To-do item ->
Of the entries below, copy only those lines that contain the word "biens".

Source information ->
=====

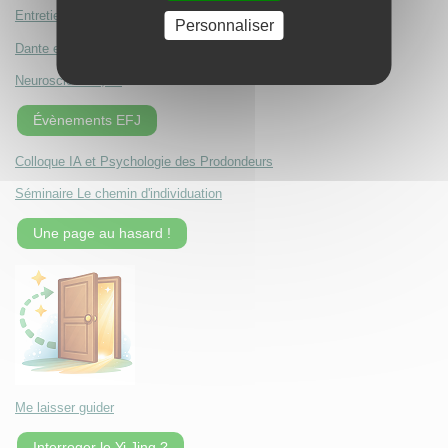
Entretien avec Nathan Fraikin
Personnaliser
Dante et l'amour
Neurosciences, IA
Évènements EFJ
Colloque IA et Psychologie des Prodondeurs
Séminaire Le chemin d'individuation
Une page au hasard !
Me laisser guider
Interroger le Yi Jing ?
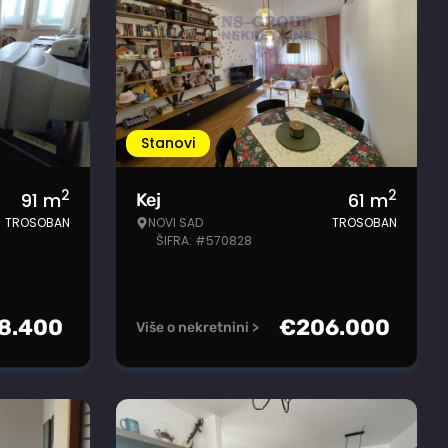
Stanovi
2
2
91
m
61
m
Kej
TROSOBAN
NOVI SAD
TROSOBAN
ŠIFRA: #570828
8.400
€
206.000
Više o nekretnini >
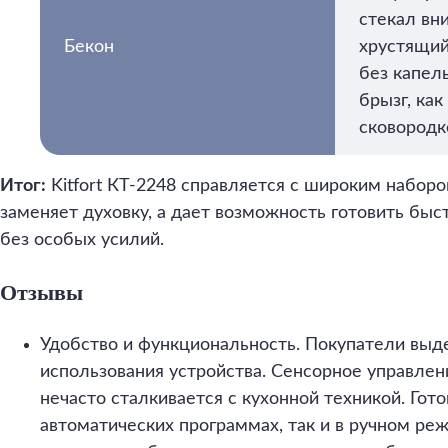
стекал вни
Бекон
хрустящий
без капел
брызг, как
сковородк
Итог:
Kitfort КТ-2248 справляется с широким набор
заменяет духовку, а дает возможность готовить быст
без особых усилий.
Отзывы
Удобство и функциональность. Покупатели выд
использования устройства. Сенсорное управлен
нечасто сталкивается с кухонной техникой. Гот
автоматических программах, так и в ручном ре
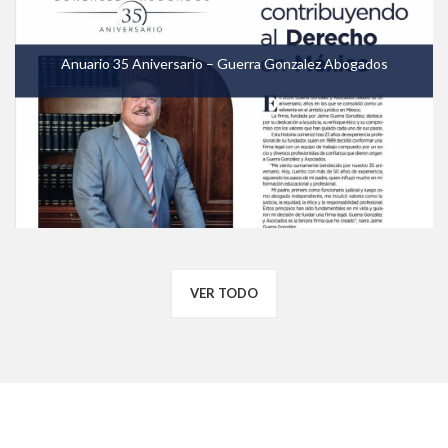
Anuario 35 Aniversario – Guerra Gonzalez Abogados
VER TODO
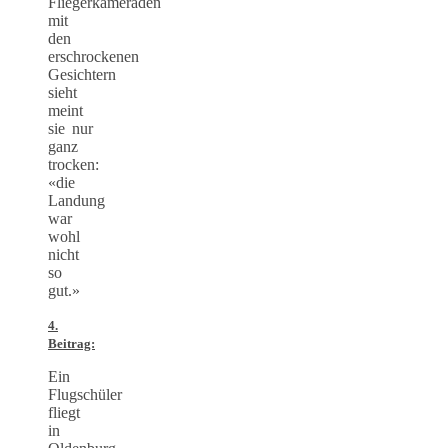
Fliegerkameraden
mit
den
erschrockenen
Gesichtern
sieht
meint
sie nur
ganz
trocken:
«die
Landung
war
wohl
nicht
so
gut.»
4.
Beitrag:
Ein
Flugschüler
fliegt
in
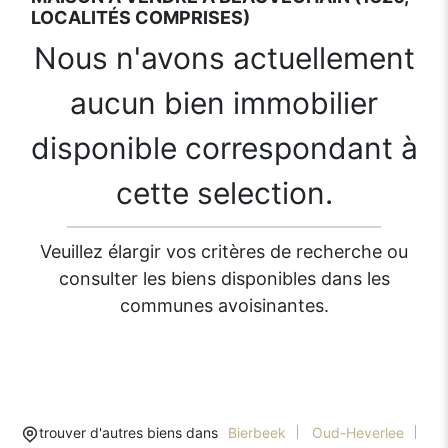
LOCALITÉS COMPRISES)
Nous n'avons actuellement
aucun bien immobilier
disponible correspondant à
cette selection.
Veuillez élargir vos critères de recherche ou
consulter les biens disponibles dans les
communes avoisinantes.
trouver d'autres biens dans
Bierbeek
Oud-Heverlee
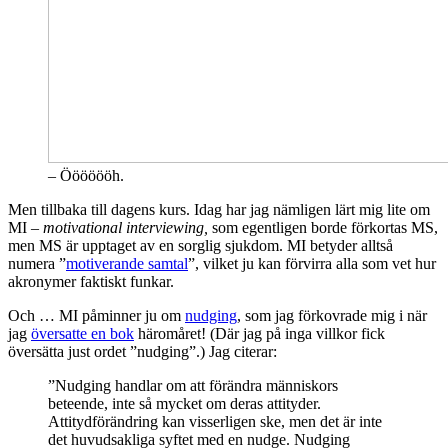
– Ööööööh.
Men tillbaka till dagens kurs. Idag har jag nämligen lärt mig lite om
MI –
m
otivational interviewing,
som egentligen borde förkortas MS,
men MS är upptaget av en sorglig sjukdom. MI betyder alltså
numera ”
motiverande samtal
”, vilket ju kan förvirra alla som vet hur
akronymer faktiskt funkar.
Och … MI påminner ju om
nudging
, som jag förkovrade mig i när
jag
översatte en bok
häromåret! (Där jag på inga villkor fick
översätta just ordet ”nudging”.) Jag citerar:
”Nudging handlar om att förändra människors
beteende, inte så mycket om deras attityder.
Attitydförändring kan visserligen ske, men det är inte
det huvudsakliga syftet med en nudge. Nudging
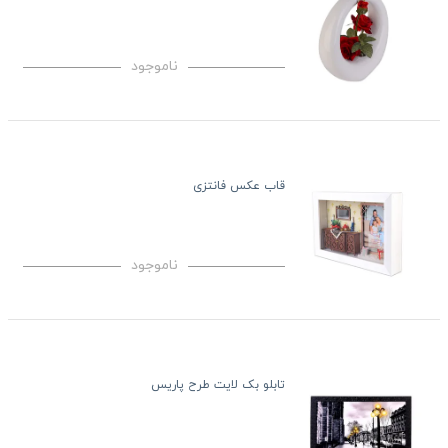
ناموجود
قاب عکس فانتزی
ناموجود
تابلو بک لایت طرح پاریس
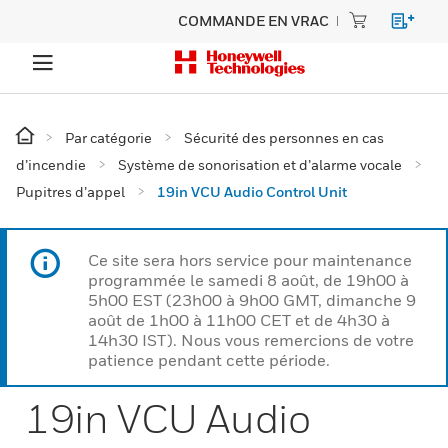
COMMANDE EN VRAC
Par catégorie
Sécurité des personnes en cas
d’incendie
Système de sonorisation et d’alarme vocale
Pupitres d’appel
19in VCU Audio Control Unit
Ce site sera hors service pour maintenance
programmée le samedi 8 août, de 19h00 à
5h00 EST (23h00 à 9h00 GMT, dimanche 9
août de 1h00 à 11h00 CET et de 4h30 à
14h30 IST). Nous vous remercions de votre
patience pendant cette période.
19in VCU Audio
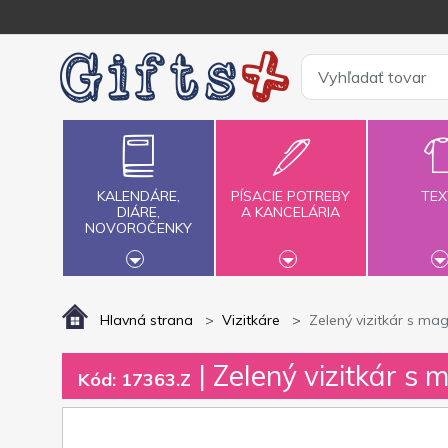
KALENDÁRE,
PÍSACIE POTREBY
TEX
DIÁRE,
A KANCELÁRIA
NOVOROČENKY
Hlavná strana
Vizitkáre
Zelený vizitkár s m
| Zelený vizitkár s
Kód: 17363.Z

=====

Exercise output ->
consulter les biens disponibles dans les
trouver d'autres biens dans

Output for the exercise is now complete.